Top Of The Tree
There’s one Christmas veteran who has an entirely different view of things…
I love this time of year with all the baubles, tinsel and gifts. Ooh, it gives me such a tingle.
But I have to be honest and say I’m not keen on the tree this year. It’s too big for me, too high. I keep going a little dizzy when I look down to the living room, but I’ll get used to it yet.
Oh, here comes Sally – watch out. She’s switching on the fairy lights again. One of the lights pokes right up my dress and doesn’t half make me itch.
I’ve lived with Sally for ten trees.
I moved with her from university halls back to her mum and dad’s place and into a shared flat with friends. Now she lives in her own house.
This is the first time I’ve been on the tree in her house and I like the look of the living-room from up here.
It’s bigger than anywhere else she’s ever lived, hence this bigger, taller tree. It’ll bring on my vertigo if I’m not careful.
Hang on a minute – who’s that with Sally?
He’s a big, strapping lad and no mistake. She’s smiling at him, so he must make her happy.
Oh no, he’s switched the fairy lights over from static to flashing.

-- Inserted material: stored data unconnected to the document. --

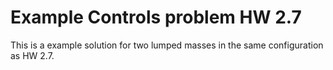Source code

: # Example Controls problem HW 2.7
This is a example solution for two lumped masses in the same configuration as HW 
2.7.

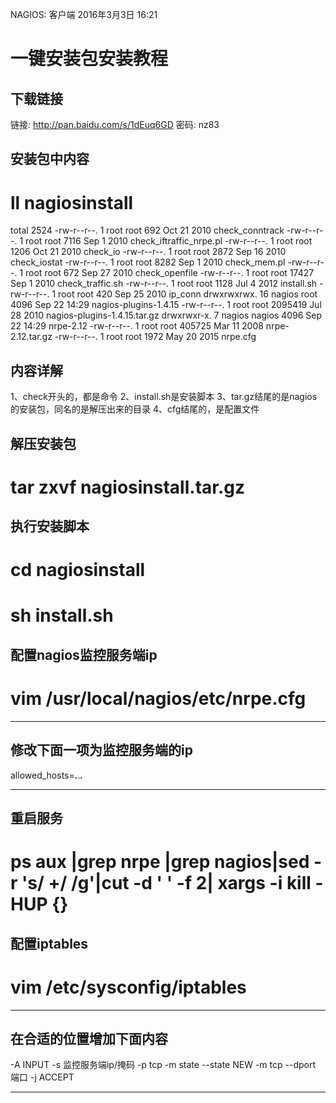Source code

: NAGIOS: 客户端
2016年3月3日
16:21
 
一键安装包安装教程
==================================
 
## 下载链接
链接: http://pan.baidu.com/s/1dEuq6GD 密码: nz83
 
## 安装包中内容
# ll nagiosinstall
total 2524
-rw-r--r--.  1 root   root       692 Oct 21  2010 check_conntrack
-rw-r--r--.  1 root   root      7116 Sep  1  2010 check_iftraffic_nrpe.pl
-rw-r--r--.  1 root   root      1206 Oct 21  2010 check_io
-rw-r--r--.  1 root   root      2872 Sep 16  2010 check_iostat
-rw-r--r--.  1 root   root      8282 Sep  1  2010 check_mem.pl
-rw-r--r--.  1 root   root       672 Sep 27  2010 check_openfile
-rw-r--r--.  1 root   root     17427 Sep  1  2010 check_traffic.sh
-rw-r--r--.  1 root   root      1128 Jul  4  2012 install.sh
-rw-r--r--.  1 root   root       420 Sep 25  2010 ip_conn
drwxrwxrwx. 16 nagios root      4096 Sep 22 14:29 nagios-plugins-1.4.15
-rw-r--r--.  1 root   root   2095419 Jul 28  2010 nagios-plugins-1.4.15.tar.gz
drwxrwxr-x.  7 nagios nagios    4096 Sep 22 14:29 nrpe-2.12
-rw-r--r--.  1 root   root    405725 Mar 11  2008 nrpe-2.12.tar.gz
-rw-r--r--.  1 root   root      1972 May 20  2015 nrpe.cfg
## 内容详解
1、check开头的，都是命令
2、install.sh是安装脚本
3、tar.gz结尾的是nagios的安装包，同名的是解压出来的目录
4、cfg结尾的，是配置文件
 
## 解压安装包
# tar zxvf nagiosinstall.tar.gz
 
## 执行安装脚本
# cd nagiosinstall
# sh install.sh
 
## 配置nagios监控服务端ip
# vim /usr/local/nagios/etc/nrpe.cfg
*******************************
## 修改下面一项为监控服务端的ip
allowed_hosts=***.***.***.***
*******************************
 
## 重启服务
# ps aux |grep nrpe |grep nagios|sed -r 's/ +/ /g'|cut -d ' ' -f 2| xargs -i kill -HUP {}
 
## 配置iptables
# vim /etc/sysconfig/iptables
********************************
## 在合适的位置增加下面内容
-A INPUT -s 监控服务端ip/掩码 -p tcp -m state --state NEW -m tcp --dport 端口  -j ACCEPT
********************************
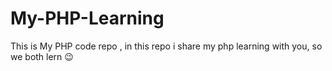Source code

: # My-PHP-Learning
This is My PHP code repo , in this repo i share my php learning with you, so we both lern 😉

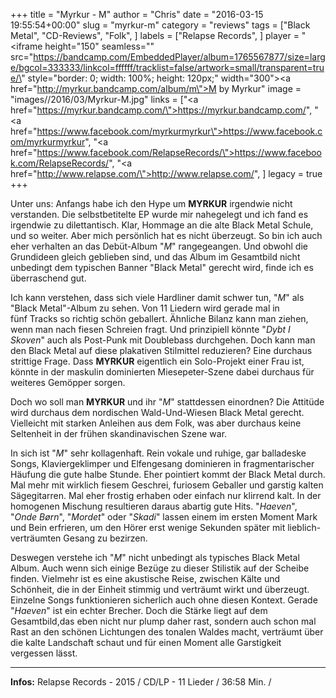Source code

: +++
title = "Myrkur - M"
author = "Chris"
date = "2016-03-15 19:55:54+00:00"
slug = "myrkur-m"
category = "reviews"
tags = ["Black Metal", "CD-Reviews", "Folk", ]
labels = ["Relapse Records", ]
player = "<iframe height=\"150\" seamless=\"\" src=\"https://bandcamp.com/EmbeddedPlayer/album=1765567877/size=large/bgcol=333333/linkcol=ffffff/tracklist=false/artwork=small/transparent=true/\" style=\"border: 0; width: 100%; height: 120px;\" width=\"300\"><a href=\"http://myrkur.bandcamp.com/album/m\">M by Myrkur</a></iframe>"
image = "images//2016/03/Myrkur-M.jpg"
links = ["<a href=\"https://myrkur.bandcamp.com/\">https://myrkur.bandcamp.com/</a>", "<a href=\"https://www.facebook.com/myrkurmyrkur\">https://www.facebook.com/myrkurmyrkur</a>", "<a href=\"https://www.facebook.com/RelapseRecords/\">https://www.facebook.com/RelapseRecords/</a>", "<a href=\"http://www.relapse.com/\">http://www.relapse.com/</a>", ]
legacy = true
+++

Unter uns: Anfangs habe ich den Hype um **MYRKUR** irgendwie nicht verstanden. Die selbstbetitelte EP wurde mir nahegelegt und ich fand es irgendwie zu dilettantisch. Klar, Hommage an die alte Black Metal Schule, und so weiter. Aber mich persönlich hat es nicht überzeugt. So bin ich auch eher verhalten an das Debüt-Album "_M_" rangegeangen. Und obwohl die Grundideen gleich geblieben sind, und das Album im Gesamtbild nicht unbedingt dem typischen Banner "Black Metal" gerecht wird, finde ich es überraschend gut.

Ich kann verstehen, dass sich viele Hardliner damit schwer tun, "_M_" als "Black Metal"-Album zu sehen. Von 11 Liedern wird gerade mal in fünf Tracks so richtig schön geballert. Ähnliche Bilanz kann man ziehen, wenn man nach fiesen Schreien fragt. Und prinzipiell könnte "_Dybt I Skoven_" auch als Post-Punk mit Doublebass durchgehen. Doch kann man den Black Metal auf diese plakativen Stilmittel reduzieren? Eine durchaus strittige Frage. Dass **MYRKUR** eigentlich ein Solo-Projekt einer Frau ist, könnte in der maskulin dominierten Miesepeter-Szene dabei durchaus für weiteres Gemöpper sorgen.

Doch wo soll man **MYRKUR** und ihr "_M_" stattdessen einordnen? Die Attitüde wird durchaus dem nordischen Wald-Und-Wiesen Black Metal gerecht. Vielleicht mit starken Anleihen aus dem Folk, was aber durchaus keine Seltenheit in der frühen skandinavischen Szene war.

In sich ist "_M_" sehr kollagenhaft. Rein vokale und ruhige, gar balladeske Songs, Klaviergeklimper und Elfengesang dominieren in fragmentarischer Häufung die gute halbe Stunde. Eher pointiert kommt der Black Metal durch. Mal mehr mit wirklich fiesem Geschrei, furiosem Geballer und garstig kalten Sägegitarren. Mal eher frostig erhaben oder einfach nur klirrend kalt. In der homogenen Mischung resultieren daraus abartig gute Hits. "_Haeven_", "_Onde Børn_", "_Mordet_" oder "_Skadi_" lassen einem im ersten Moment Mark und Bein erfrieren, um den Hörer erst wenige Sekunden später mit lieblich-verträumten Gesang zu bezirzen.

Deswegen verstehe ich "_M_" nicht unbedingt als typisches Black Metal Album. Auch wenn sich einige Bezüge zu dieser Stilistik auf der Scheibe finden. Vielmehr ist es eine akustische Reise, zwischen Kälte und Schönheit, die in der Einheit stimmig und verträumt wirkt und überzeugt. Einzelne Songs funktionieren sicherlich auch ohne diesen Kontext. Gerade "_Haeven_" ist ein echter Brecher. Doch die Stärke liegt auf dem Gesamtbild,das eben nicht nur plump daher rast, sondern auch schon mal Rast an den schönen Lichtungen des tonalen Waldes macht, verträumt über die kalte Landschaft schaut und für einen Moment alle Garstigkeit vergessen lässt.





---
**Infos:**
Relapse Records - 2015 / 
CD/LP - 11 Lieder / 36:58 Min. /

Doesn’t he know it’ll bring on my migraine?
Sally’s turned towards him on the sofa, she’s taken the remote control from his hand and switched the lights back to static. Thank heavens for that.
She’s also turned off the TV and reached to hold his hands.
She’s calling him Pete, and she’s telling him that she needs to talk.
Well, excuse me for being nosy, but I’m going to listen in.
Oh, dear. It’s not good news. Sally wants Pete to go to her mum and dad’s for Christmas dinner. And Pete wants Sally to go to his parents for the day.
Well, even I know you can only have one dinner on Christmas Day. If I was a betting sort of girl, I’d lay my money on Sally. I’ve known her long enough and she’s a tough cookie who almost always gets her way.
But Pete is shaking his head. He says he always goes to his parents at Christmas. He says no one cooks a Christmas dinner as well as his mum.
I might be wrong but by the look on Sally’s face, I can’t say that she agrees.
Well, they’re arguing now. Sally wants one thing and Pete wants another.
It’s their first Christmas together, Sally reminds him. If they can’t go to her parents, then couldn’t they have dinner together in their new house?
Pete pulls a face. He wants to go home for his mum’s roast parsnips and his dad’s home-grown sprouts. And Sally wants to go home because she’s an only child and knows how much her mum and dad want her at home for Christmas dinner.
They argue longer, harder, then Sally storms off to bed. Pete stares at nothing for a while then turns off the fairy lights on the tree.
I give them an hour in their bed before I do what I have to do. I jump.
The motion sensor in the living room picks up the movement and triggers the burglar alarm, as I hoped.
Pete comes down first, bleary-eyed, pulling his dressing gown around him.
Sally follows, ready to attack with a slipper in her hand, just in case there’s a burglar.
Pete turns off the alarm and they both walk into the living room. They find me on the floor, relieved that the alarm is nothing more serious than a fallen fairy from the tree.
Pete picks me up and plonks me back on the top branch.
They’re awake now, the pair of them. They sit on the sofa together and Sally switches on the fairy lights, making the tree glow prettily in the dark.
They’re tired, but they hold hands and they talk.
“Lunch at my folks’ place, tea at yours?” Sally suggests.
Pete agrees and they cuddle up close.
I knew I could get them talking again.
I could almost feel quite smug, if only that pesky light up my dress didn’t half make my leg itch. And I swear my vertigo is starting again.